Cyber-Theft Libel/Slander Tortious Interference
From Dale Whitman -- Dirt Blog
Recent Development Close It! Title Services, Inc. v. Nadel, 248 A.3d 132 (D.C. 2021). Attorney’s criticism of title company can comprise the tort of interference with business relationship Prepared by Barlow Burke and Dale Whitman
The purchasers of a house were victimized by a typical wire transfer scam. They received an email, purportedly from the title company, giving them a different routing and account number than the title company had previously given them. The email was a scam, but the purchasers wired $1.57 million to the false account and the money was lost to the cybercriminals.
They hired Nadel to represent them in a suit against the title company. Shortly after the suit was filed, Nadel stated in an interview with a local radio station that the title company “either caused our money to be stolen or stole it,” and that “if they weren't responsible for helping steal the money, it certainly seems like they knew well in advance of that closing that the money was gone.” He further stated that the title company did not have “any evidence that it happened because of hackers other than [the company’s] say so.” These statements were repeated on Nadel’s law firm’s web site. The title company demanded a retraction, but Nadel refused.
The house purchasers’ suit against the title company, after mediation, was dismissed with prejudice. The title company then sued Nadel, the buyers’ attorney, for both defamation and the tort of interference with a business relationship, on account of his public statements. The D.C. Court of Appeals rejected the defamation claim; it held that, to be defamatory, the statements must make the plaintiff “appear odious, infamous, or ridiculous.” In context, “it would have been clear to the audience that, considered objectively, Nadel was speaking as an attorney, espousing a theory of liability to serve his clients’ interests, not making a personal accusation that appellants were ‘odious, infamous, or ridiculous.’”
However, the court found that the title company’s complaint stated a valid claim for the tort of interference with a business relationship. This tort requires proof of four elements: (1) a valid business relationship, (2) of which the defendant has knowledge, and (3) with which the defendant intentionally interfered, and (4) resulting in damages.

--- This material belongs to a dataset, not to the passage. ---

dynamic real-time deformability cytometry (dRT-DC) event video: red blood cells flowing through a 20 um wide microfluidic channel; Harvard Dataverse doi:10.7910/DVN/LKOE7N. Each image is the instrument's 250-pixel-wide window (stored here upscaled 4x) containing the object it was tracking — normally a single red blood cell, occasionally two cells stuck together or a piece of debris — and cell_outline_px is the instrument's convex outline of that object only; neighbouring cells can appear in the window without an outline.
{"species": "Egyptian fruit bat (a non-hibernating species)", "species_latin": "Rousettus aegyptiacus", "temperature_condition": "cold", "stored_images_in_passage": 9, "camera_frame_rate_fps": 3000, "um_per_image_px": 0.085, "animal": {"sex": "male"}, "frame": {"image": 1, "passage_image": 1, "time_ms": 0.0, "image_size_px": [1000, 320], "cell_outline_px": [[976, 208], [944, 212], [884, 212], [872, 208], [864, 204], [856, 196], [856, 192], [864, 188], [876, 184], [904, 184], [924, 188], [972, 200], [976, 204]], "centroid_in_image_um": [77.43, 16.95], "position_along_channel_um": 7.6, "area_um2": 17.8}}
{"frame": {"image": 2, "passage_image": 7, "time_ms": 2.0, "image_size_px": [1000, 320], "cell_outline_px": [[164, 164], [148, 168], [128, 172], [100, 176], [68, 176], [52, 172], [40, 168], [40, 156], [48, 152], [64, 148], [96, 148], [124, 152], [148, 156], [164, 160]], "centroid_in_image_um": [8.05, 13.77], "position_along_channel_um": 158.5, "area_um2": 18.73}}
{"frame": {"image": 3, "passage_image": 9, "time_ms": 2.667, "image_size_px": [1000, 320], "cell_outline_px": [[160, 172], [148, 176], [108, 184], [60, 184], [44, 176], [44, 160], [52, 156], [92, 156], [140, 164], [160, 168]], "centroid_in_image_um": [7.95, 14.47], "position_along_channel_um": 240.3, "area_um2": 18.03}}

The first element of the tort was, the court said, adequately pled with the allegation that the plaintiff title company had established business relations with brokers, lenders, insurers, and buyers and sellers. The second element was adequately pled with an allegation that the defendant knew of these relationships. The third element was pled with an allegation that the defendant’s statements caused harm, but were not retracted when defendant was informed of the harm. The four and final element of the tort was adequately pled when the company’s revenues from business referred by brokers and lenders decreased after years of increase.
Comments:
1. As to the elements of the tort, the court did not require that specific business relationships be pled with particularity, and defendant’s knowledge of those relationships was shown when the title company was chosen because it was known to the defendant to be “the largest independently owned and operated title company” in the jurisdiction. Nor, the court said, need the intentional interference be malicious.
2. The court refused to apply the D.C. anti-SLAPP Act. Such statutes give a defendant an opportunity to get an early dismissal of a case, but only if the claim arises from an act – here, attorney Nadel's statements – “in furtherance of the right of advocacy on issues of public interest” Nadel argued that his public statements addressed the issue of cybercrime. However, the court was unconvinced; it found that Nadel was primarily advocating his client’s interests in a private lawsuit, not staking out a position on a matter of public interest.
3. The prospective buyers whose money was stolen noticed that the false wire instructions they received were different from those previously established by the title company for their closing – but that fact was irrelevant to the tort successfully pled here.
4. The scam here occurred in 2017. These days, title companies are much more apt to warn their buyers sternly about purported changes in wire transfer instructions, and to caution them to verify by phone call the routing and account numbers they are given, as well as verifying any purported changes. Emails are notoriously easy to spoof.
5. Attorneys need to consider the tortious side-effects of transactions going sour! They should be very cautious about publicly painting opposing parties in a bad light or accusing them of illegal conduct. It’s one thing to state your theory of the case, but quite another to defame your opponent or make statements than will cause businesses losses.